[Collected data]
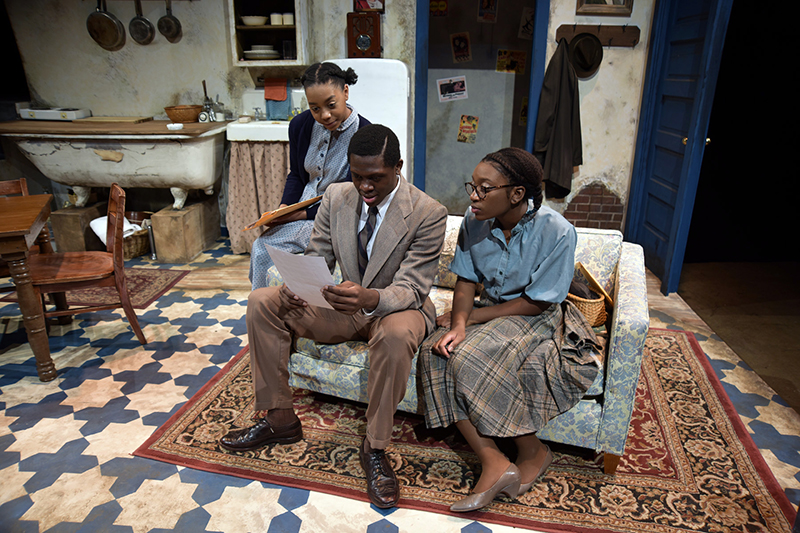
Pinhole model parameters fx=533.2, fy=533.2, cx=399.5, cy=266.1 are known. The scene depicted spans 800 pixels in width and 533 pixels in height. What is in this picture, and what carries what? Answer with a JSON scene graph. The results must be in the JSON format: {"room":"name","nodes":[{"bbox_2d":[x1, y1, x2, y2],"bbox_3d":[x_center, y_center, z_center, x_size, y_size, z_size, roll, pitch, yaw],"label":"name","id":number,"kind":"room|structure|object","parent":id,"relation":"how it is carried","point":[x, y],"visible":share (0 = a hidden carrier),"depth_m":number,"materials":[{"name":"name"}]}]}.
{"room":"living room","nodes":[
{"label":"living room","id":0,"kind":"room"},
{"bbox_2d":[0,0,656,240],"bbox_3d":[-0.635,-1.514,4.224,5.776,2.698,0.215,1,20,4],"label":"back wall","id":1,"kind":"structure","parent":0,"point":[561,22],"depth_m":4.24,"materials":[{"name":"paint"}]},
{"bbox_2d":[86,0,125,50],"bbox_3d":[-2.285,-1.915,4.118,0.293,0.407,0.111,1,20,4],"label":"frying pan","id":2,"kind":"object","parent":1,"relation":"hanging from","point":[108,20],"visible":0.98,"depth_m":4.13,"materials":[{"name":"black metal"}]},
{"bbox_2d":[128,0,155,44],"bbox_3d":[-1.994,-1.908,4.105,0.210,0.347,0.088,1,20,4],"label":"frying pan","id":3,"kind":"object","parent":1,"relation":"hanging from","point":[143,19],"visible":0.97,"depth_m":4.12,"materials":[{"name":"black metal"}]},
{"bbox_2d":[157,0,182,42],"bbox_3d":[-1.781,-1.925,4.101,0.193,0.332,0.085,1,20,4],"label":"frying pan","id":4,"kind":"object","parent":1,"relation":"hanging from","point":[160,20],"visible":0.98,"depth_m":4.12,"materials":[{"name":"metal"}]},
{"bbox_2d":[225,118,290,141],"bbox_3d":[-0.967,-1.036,4.090,0.639,0.110,0.511,1,20,4],"label":"sink","id":5,"kind":"object","parent":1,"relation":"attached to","point":[277,126],"visible":0.67,"depth_m":3.88,"materials":[{"name":"white ceramic"}]},
{"bbox_2d":[225,138,289,255],"bbox_3d":[-0.958,-0.521,4.045,0.721,0.837,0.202,1,20,4],"label":"sink curtain","id":6,"kind":"object","parent":5,"relation":"hanging from","point":[238,160],"visible":0.47,"depth_m":3.97,"materials":[{"name":"fabric"}]},
{"bbox_2d":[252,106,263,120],"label":"faucet","id":7,"kind":"object","parent":5,"relation":"on","point":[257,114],"visible":0.97,"depth_m":4.23,"materials":[{"name":"silver metal"}]},
{"bbox_2d":[264,78,290,119],"bbox_3d":[-0.972,-1.310,4.216,0.191,0.312,0.098,1,20,4],"label":"blue towel","id":8,"kind":"object","parent":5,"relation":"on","point":[268,100],"visible":0.89,"depth_m":4.20,"materials":[{"name":"fabric"}]},
{"bbox_2d":[227,0,309,66],"bbox_3d":[-0.977,-1.928,3.990,0.583,0.832,0.316,1,20,4],"label":"wall cabinet","id":9,"kind":"object","parent":1,"relation":"attached to","point":[266,27],"visible":0.83,"depth_m":4.01,"materials":[{"name":"white wood"}]},
{"bbox_2d":[241,15,267,25],"bbox_3d":[-1.137,-1.918,4.179,0.210,0.068,0.206,1,20,4],"label":"bowl","id":10,"kind":"object","parent":9,"relation":"in","point":[251,17],"visible":0.93,"depth_m":4.12,"materials":[{"name":"white ceramic"}]},
{"bbox_2d":[243,44,279,59],"bbox_3d":[-1.073,-1.677,4.185,0.305,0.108,0.282,1,20,4],"label":"plate stack","id":11,"kind":"object","parent":9,"relation":"in","point":[249,52],"visible":0.93,"depth_m":4.10,"materials":[{"name":"white ceramic"}]},
{"bbox_2d":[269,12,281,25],"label":"cup","id":12,"kind":"object","parent":9,"relation":"in","point":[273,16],"visible":0.92,"depth_m":4.01,"materials":[{"name":"white ceramic"}]},
{"bbox_2d":[283,12,293,25],"bbox_3d":[-0.827,-1.846,3.990,0.098,0.086,0.091,1,20,4],"label":"cup","id":13,"kind":"object","parent":9,"relation":"in","point":[287,16],"visible":0.77,"depth_m":3.96,"materials":[{"name":"white ceramic"}]},
{"bbox_2d":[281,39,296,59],"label":"cup","id":14,"kind":"object","parent":9,"relation":"in","point":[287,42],"visible":0.88,"depth_m":3.98,"materials":[{"name":"clear glass"}]},
{"bbox_2d":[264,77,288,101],"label":"red cloth","id":15,"kind":"object","parent":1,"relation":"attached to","point":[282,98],"visible":0.98,"depth_m":4.18,"materials":[{"name":"fabric"}]},
{"bbox_2d":[346,12,381,57],"bbox_3d":[-0.261,-1.716,4.012,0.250,0.363,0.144,1,20,4],"label":"radio","id":16,"kind":"object","parent":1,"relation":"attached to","point":[349,38],"visible":0.99,"depth_m":3.95,"materials":[{"name":"brown wood"}]},
{"bbox_2d":[353,0,385,11],"bbox_3d":[-0.224,-2.011,3.909,0.222,0.278,0.033,1,20,4],"label":"picture","id":17,"kind":"object","parent":1,"relation":"attached to","point":[362,6],"visible":0.88,"depth_m":3.93,"materials":[{"name":"red"}]},
{"bbox_2d":[411,0,549,209],"bbox_3d":[0.630,-1.253,4.244,1.031,2.214,0.201,1,20,4],"label":"doorway","id":18,"kind":"structure","parent":1,"relation":"in","point":[418,92],"depth_m":4.15,"materials":[{"name":"blue paint"}]},
{"bbox_2d":[430,0,447,15],"bbox_3d":[0.332,-2.248,4.575,0.147,0.192,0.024,1,20,4],"label":"poster","id":19,"kind":"object","parent":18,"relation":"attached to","point":[434,6],"visible":0.97,"depth_m":4.58,"materials":[{"name":"paper"}]},
{"bbox_2d":[436,76,467,101],"bbox_3d":[0.473,-1.598,4.800,0.248,0.196,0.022,1,20,4],"label":"poster","id":20,"kind":"object","parent":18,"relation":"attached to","point":[448,94],"visible":0.98,"depth_m":4.80,"materials":[{"name":"white paper"}]},
{"bbox_2d":[450,31,471,63],"bbox_3d":[0.536,-1.917,4.694,0.157,0.256,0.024,1,20,4],"label":"poster","id":21,"kind":"object","parent":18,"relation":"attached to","point":[459,48],"visible":0.97,"depth_m":4.69,"materials":[{"name":"paper"}]},
{"bbox_2d":[457,114,478,142],"bbox_3d":[0.634,-1.284,4.960,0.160,0.225,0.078,1,20,4],"label":"poster","id":22,"kind":"object","parent":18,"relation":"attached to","point":[473,125],"visible":0.97,"depth_m":4.95,"materials":[{"name":"paper"}]},
{"bbox_2d":[477,0,497,21],"bbox_3d":[0.766,-2.255,4.618,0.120,0.243,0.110,1,20,4],"label":"poster","id":23,"kind":"object","parent":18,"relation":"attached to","point":[493,8],"visible":0.98,"depth_m":4.64,"materials":[{"name":"paper"}]},
{"bbox_2d":[495,49,525,73],"bbox_3d":[0.996,-1.837,4.795,0.238,0.197,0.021,1,20,4],"label":"poster","id":24,"kind":"object","parent":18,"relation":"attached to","point":[500,64],"visible":0.99,"depth_m":4.79,"materials":[{"name":"yellow paper"}]},
{"bbox_2d":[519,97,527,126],"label":"poster","id":25,"kind":"object","parent":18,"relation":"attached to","point":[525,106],"visible":0.54,"depth_m":4.87,"materials":[{"name":"yellow paper"}]},
{"bbox_2d":[518,7,534,39],"bbox_3d":[1.103,-2.081,4.584,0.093,0.250,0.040,1,20,4],"label":"poster","id":26,"kind":"object","parent":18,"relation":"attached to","point":[528,17],"visible":0.84,"depth_m":4.58,"materials":[{"name":"white paper"}]},
{"bbox_2d":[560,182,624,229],"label":"brick panel","id":27,"kind":"object","parent":1,"relation":"in","point":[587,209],"visible":0.68,"depth_m":4.26,"materials":[{"name":"red brick"}]},
{"bbox_2d":[555,24,639,47],"bbox_3d":[1.395,-1.634,3.759,0.638,0.125,0.079,1,20,4],"label":"coat rack","id":28,"kind":"object","parent":1,"relation":"attached to","point":[562,28],"visible":0.79,"depth_m":3.77,"materials":[{"name":"brown wood"}]},
{"bbox_2d":[533,38,584,199],"bbox_3d":[1.177,-1.063,3.885,0.336,1.100,0.249,1,20,4],"label":"jacket","id":29,"kind":"object","parent":28,"relation":"hanging from","point":[564,104],"visible":0.93,"depth_m":3.85,"materials":[{"name":"fabric"}]},
{"bbox_2d":[567,32,602,78],"bbox_3d":[1.294,-1.482,3.738,0.261,0.274,0.188,1,20,4],"label":"hat","id":30,"kind":"object","parent":28,"relation":"hanging from","point":[580,42],"visible":0.93,"depth_m":3.71,"materials":[{"name":"black fabric"}]},
{"bbox_2d":[575,0,633,14],"bbox_3d":[1.421,-1.976,3.623,0.371,0.493,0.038,1,20,4],"label":"picture frame","id":31,"kind":"object","parent":1,"relation":"attached to","point":[605,2],"visible":0.99,"depth_m":3.68,"materials":[{"name":"brown wood"}]},
{"bbox_2d":[624,0,732,294],"bbox_3d":[1.781,-0.980,3.541,0.158,2.172,0.890,1,20,4],"label":"blue door","id":32,"kind":"structure","parent":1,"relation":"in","point":[686,142],"depth_m":3.46,"materials":[{"name":"blue paint"}]},
{"bbox_2d":[0,237,799,532],"bbox_3d":[-0.748,0.662,2.348,6.357,0.100,6.042,1,20,4],"label":"floor","id":33,"kind":"structure","parent":0,"point":[176,484],"depth_m":2.30,"materials":[{"name":"tile"}]},
{"bbox_2d":[0,178,49,279],"bbox_3d":[-2.257,-0.040,2.964,0.460,0.791,0.493,-13,24,-33],"label":"wooden chair","id":34,"kind":"object","parent":33,"relation":"on","point":[22,181],"visible":0.36,"depth_m":3.07,"materials":[{"name":"brown wood"}]},
{"bbox_2d":[0,194,60,380],"bbox_3d":[-2.346,0.171,2.443,1.334,0.747,0.818,-9,22,-23],"label":"wooden table","id":35,"kind":"object","parent":33,"relation":"on","point":[30,291],"visible":0.99,"depth_m":2.46,"materials":[{"name":"brown wood"}]},
{"bbox_2d":[51,203,107,252],"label":"wooden crate","id":36,"kind":"object","parent":33,"relation":"on","point":[75,224],"visible":0.78,"depth_m":4.21,"materials":[{"name":"brown wood"}]},
{"bbox_2d":[29,182,148,364],"bbox_3d":[-1.661,0.021,2.761,0.502,0.820,0.460,-10,22,-26],"label":"wooden chair","id":37,"kind":"object","parent":33,"relation":"on","point":[79,280],"visible":0.87,"depth_m":2.71,"materials":[{"name":"brown wood"}]},
{"bbox_2d":[1,267,190,308],"bbox_3d":[-2.017,0.127,3.626,0.868,0.009,0.706,1,20,4],"label":"small rug","id":38,"kind":"object","parent":33,"relation":"on","point":[144,280],"visible":0.55,"depth_m":3.53,"materials":[{"name":"carpet"}]},
{"bbox_2d":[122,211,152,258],"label":"wicker basket","id":39,"kind":"object","parent":33,"relation":"on","point":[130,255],"visible":0.49,"depth_m":4.18,"materials":[{"name":"brown wicker"}]},
{"bbox_2d":[89,216,141,241],"bbox_3d":[-2.216,-0.297,4.151,0.305,0.165,0.287,1,20,4],"label":"white cloth","id":40,"kind":"object","parent":39,"relation":"in","point":[97,219],"visible":0.38,"depth_m":4.09,"materials":[{"name":"white fabric"}]},
{"bbox_2d":[151,198,221,262],"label":"wooden crate","id":41,"kind":"object","parent":33,"relation":"on","point":[196,216],"visible":0.98,"depth_m":4.11,"materials":[{"name":"brown wood"}]},
{"bbox_2d":[0,118,230,213],"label":"bathtub","id":42,"kind":"object","parent":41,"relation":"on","point":[209,181],"visible":0.96,"depth_m":3.88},
{"bbox_2d":[18,107,90,120],"bbox_3d":[-2.802,-1.250,4.329,0.445,0.074,0.293,1,20,4],"label":"stove","id":43,"kind":"object","parent":42,"relation":"on","point":[47,114],"visible":0.97,"depth_m":4.22,"materials":[{"name":"white metal"}]},
{"bbox_2d":[80,115,152,122],"bbox_3d":[-2.205,-1.150,4.151,0.461,0.025,0.297,1,20,4],"label":"cutting board","id":44,"kind":"object","parent":42,"relation":"on","point":[132,118],"visible":0.99,"depth_m":4.05,"materials":[{"name":"brown wood"}]},
{"bbox_2d":[167,123,183,129],"bbox_3d":[-1.582,-0.984,3.765,0.112,0.035,0.111,1,20,4],"label":"small dish","id":45,"kind":"object","parent":42,"relation":"on","point":[177,126],"visible":1,"depth_m":3.73,"materials":[{"name":"white ceramic"}]},
{"bbox_2d":[164,105,201,122],"bbox_3d":[-1.689,-1.192,4.171,0.277,0.112,0.277,1,20,4],"label":"wicker basket","id":46,"kind":"object","parent":42,"relation":"on","point":[169,109],"visible":0.96,"depth_m":4.08,"materials":[{"name":"brown wicker"}]},
{"bbox_2d":[197,80,221,122],"bbox_3d":[-1.495,-1.302,4.184,0.180,0.307,0.209,1,20,4],"label":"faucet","id":47,"kind":"object","parent":42,"relation":"on","point":[209,107],"visible":0.99,"depth_m":4.18,"materials":[{"name":"silver metal"}]},
{"bbox_2d":[329,57,411,184],"bbox_3d":[-0.268,-0.820,4.052,0.651,1.443,0.625,1,20,4],"label":"refrigerator","id":48,"kind":"object","parent":33,"relation":"on","point":[381,84],"visible":0.35,"depth_m":3.72,"materials":[{"name":"white metal"}]},
{"bbox_2d":[135,328,795,532],"bbox_3d":[0.320,0.556,2.501,2.290,0.012,1.854,1,20,4],"label":"rug","id":49,"kind":"object","parent":33,"relation":"on","point":[681,350],"visible":0.67,"depth_m":2.00,"materials":[{"name":"carpet"}]},
{"bbox_2d":[272,219,655,471],"bbox_3d":[0.264,0.207,2.366,1.452,0.732,0.815,7,21,18],"label":"sofa","id":50,"kind":"object","parent":49,"relation":"on","point":[630,263],"visible":0.32,"depth_m":2.03,"materials":[{"name":"fabric"}]},
{"bbox_2d":[249,59,374,287],"bbox_3d":[-0.372,-0.330,2.525,0.499,1.143,0.720,7,21,18],"label":"woman","id":51,"kind":"object","parent":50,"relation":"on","point":[331,89],"visible":0.55,"depth_m":2.44},
{"bbox_2d":[243,195,322,230],"bbox_3d":[-0.554,-0.259,2.511,0.231,0.107,0.344,14,24,34],"label":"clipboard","id":52,"kind":"object","parent":51,"relation":"in","point":[290,209],"visible":0.87,"depth_m":2.45,"materials":[{"name":"brown"}]},
{"bbox_2d":[219,123,447,510],"bbox_3d":[-0.216,0.114,1.943,0.734,1.170,0.682,9,22,23],"label":"man","id":53,"kind":"object","parent":50,"relation":"on","point":[395,244],"visible":0.96,"depth_m":1.86},
{"bbox_2d":[268,245,336,308],"bbox_3d":[-0.325,0.055,1.831,0.282,0.204,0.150,16,25,37],"label":"paper sheet","id":54,"kind":"object","parent":53,"relation":"in","point":[318,283],"visible":0.69,"depth_m":1.81,"materials":[{"name":"white paper"}]},
{"bbox_2d":[417,148,599,512],"bbox_3d":[0.385,0.159,1.852,0.614,1.081,0.788,12,23,30],"label":"woman","id":55,"kind":"object","parent":50,"relation":"on","point":[523,241],"visible":0.97,"depth_m":1.76},
{"bbox_2d":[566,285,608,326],"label":"wicker basket","id":56,"kind":"object","parent":50,"relation":"on","point":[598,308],"visible":0.51,"depth_m":2.12,"materials":[{"name":"wicker"}]},
{"bbox_2d":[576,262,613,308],"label":"picture frame","id":57,"kind":"object","parent":56,"relation":"in","point":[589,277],"visible":0.66,"depth_m":2.14,"materials":[{"name":"brown"}]}
]}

TO DO
Every line holding the word "ceramic" should be copied out of the records above.

EXPECTED ANSWER
{"bbox_2d":[225,118,290,141],"bbox_3d":[-0.967,-1.036,4.090,0.639,0.110,0.511,1,20,4],"label":"sink","id":5,"kind":"object","parent":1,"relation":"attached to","point":[277,126],"visible":0.67,"depth_m":3.88,"materials":[{"name":"white ceramic"}]},
{"bbox_2d":[241,15,267,25],"bbox_3d":[-1.137,-1.918,4.179,0.210,0.068,0.206,1,20,4],"label":"bowl","id":10,"kind":"object","parent":9,"relation":"in","point":[251,17],"visible":0.93,"depth_m":4.12,"materials":[{"name":"white ceramic"}]},
{"bbox_2d":[243,44,279,59],"bbox_3d":[-1.073,-1.677,4.185,0.305,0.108,0.282,1,20,4],"label":"plate stack","id":11,"kind":"object","parent":9,"relation":"in","point":[249,52],"visible":0.93,"depth_m":4.10,"materials":[{"name":"white ceramic"}]},
{"bbox_2d":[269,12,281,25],"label":"cup","id":12,"kind":"object","parent":9,"relation":"in","point":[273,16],"visible":0.92,"depth_m":4.01,"materials":[{"name":"white ceramic"}]},
{"bbox_2d":[283,12,293,25],"bbox_3d":[-0.827,-1.846,3.990,0.098,0.086,0.091,1,20,4],"label":"cup","id":13,"kind":"object","parent":9,"relation":"in","point":[287,16],"visible":0.77,"depth_m":3.96,"materials":[{"name":"white ceramic"}]},
{"bbox_2d":[167,123,183,129],"bbox_3d":[-1.582,-0.984,3.765,0.112,0.035,0.111,1,20,4],"label":"small dish","id":45,"kind":"object","parent":42,"relation":"on","point":[177,126],"visible":1,"depth_m":3.73,"materials":[{"name":"white ceramic"}]},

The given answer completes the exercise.